--- START TEXT ---
# Electrical question... odd shorting situation...



## ParkRNDL (Mar 20, 2002)

OK, this is gonna sound weird, so be prepared. I have a 2-lane Atlas layout with 4-screw terminal tracks and isolated power supplies (old 20v Aurora power packs) for each lane. I also have a Lionel LeMans start track in the layout. With the Lemans start track, both cars can start from off to one side of the track, and the outside lane's "start rails" cross the inside lane to get the car out there, a la lane-change crossover "X" track. Now, it gets lonely here in my basement since there are no other slotheads in town, so I've gotten pretty good at running 2 old Tjets at once, keeping then roughly side by side, one controller in each hand. (I know, I know... I need to get out more.  ) The controllers are Parma Econos with metal triggers. I've noticed that if the 2 cars hit the LeMans start track exactly the right way, with one car exactly the right distance ahead of the other, I get a little zap from the 2 controller triggers. What the heck is that about? (AfxToo, I'm betting you'll have a good explanation...  )
--- END TEXT ---
--- START DATA LINES ---
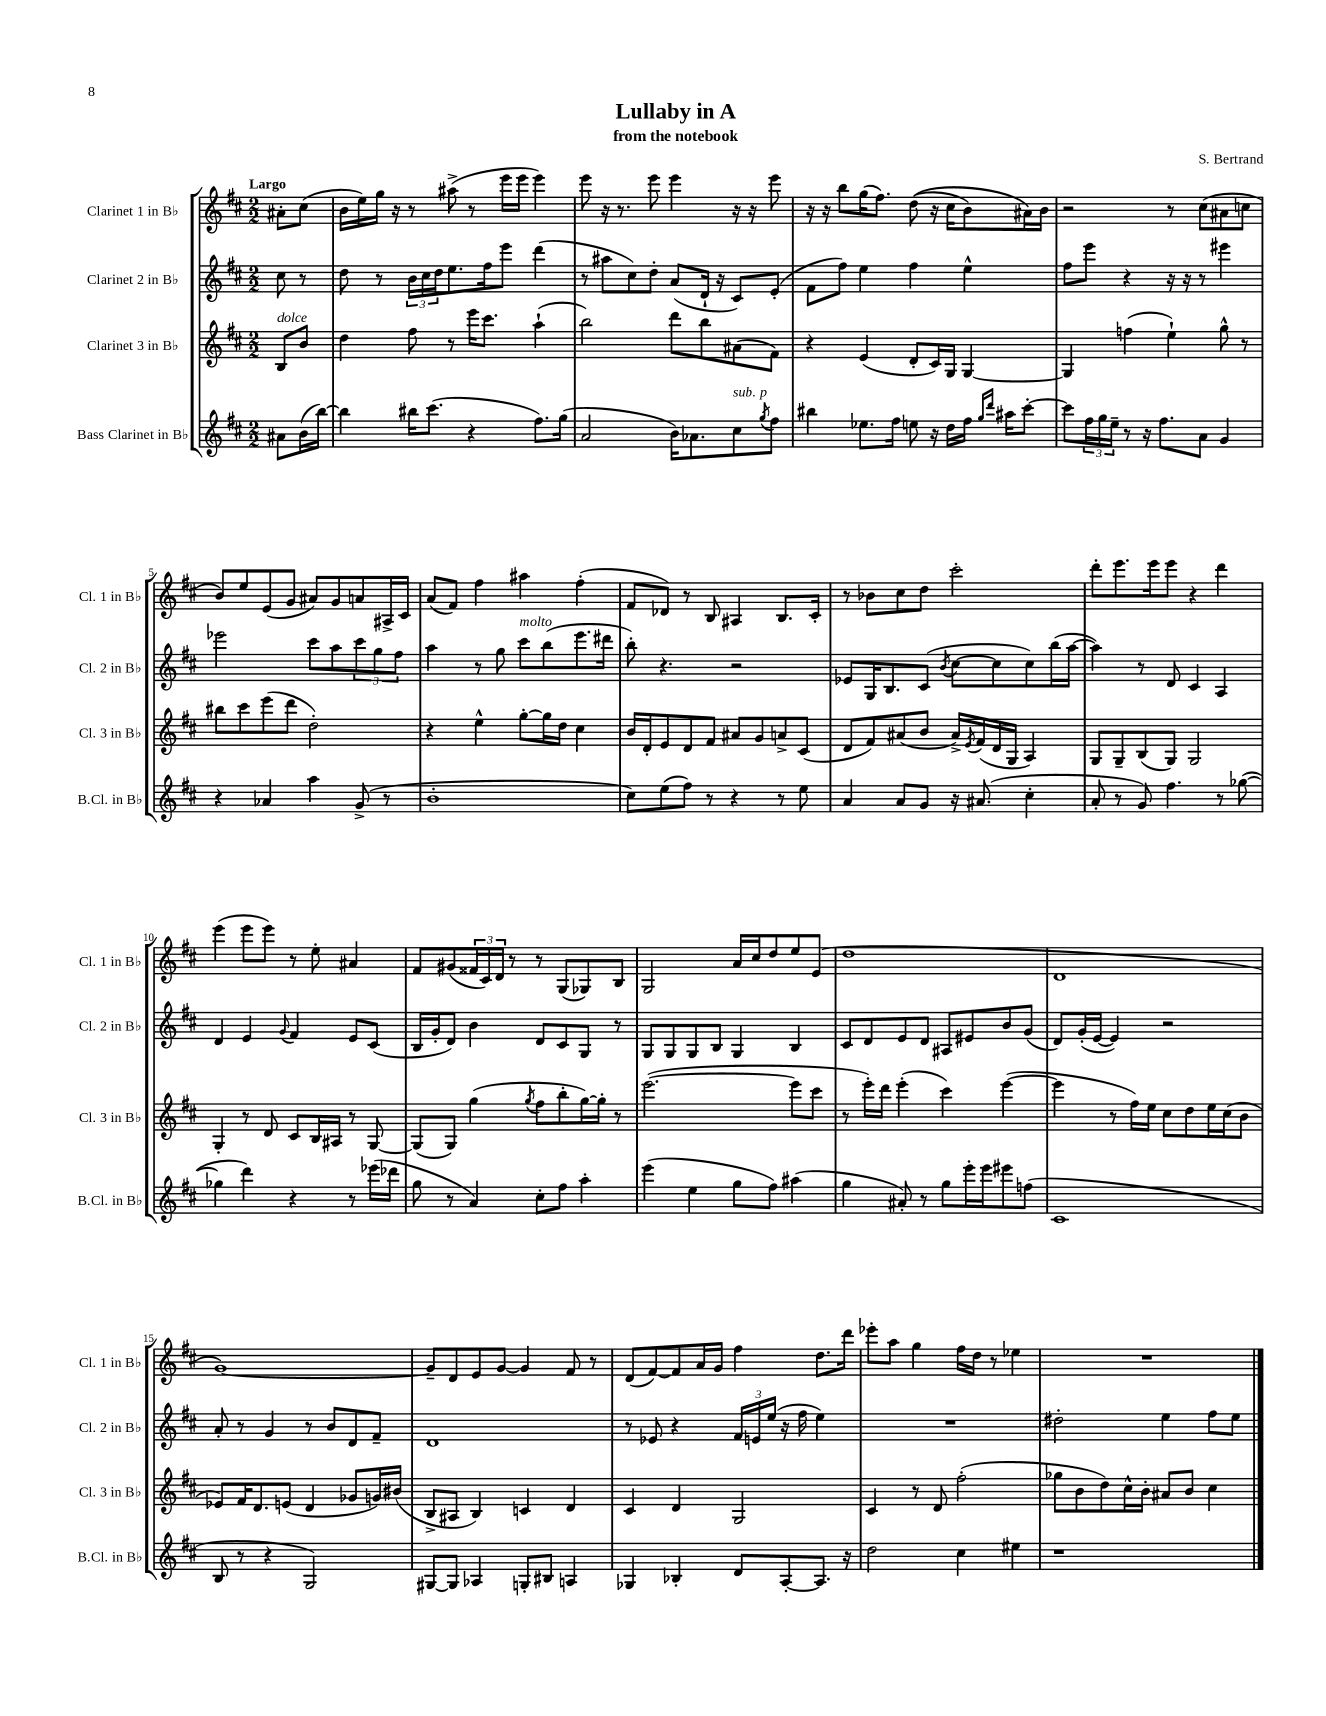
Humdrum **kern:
--- END DATA LINES ---
TASK SET:
(A) Name each equipment manufacturer that the forum post identifies, along with the item it makes.
(B) According to the forum post, what happens when the two cars hit the LeMans start track with one exactly the right distance ahead of the other?

SET OF ANSWERS:
(A)
- Atlas: the 2-lane layout with 4-screw terminal tracks
- Aurora: the old 20v power packs
- Lionel: the LeMans start track
- Parma: the Econo controllers with metal triggers

(B) The poster gets a little zap from the two controller triggers.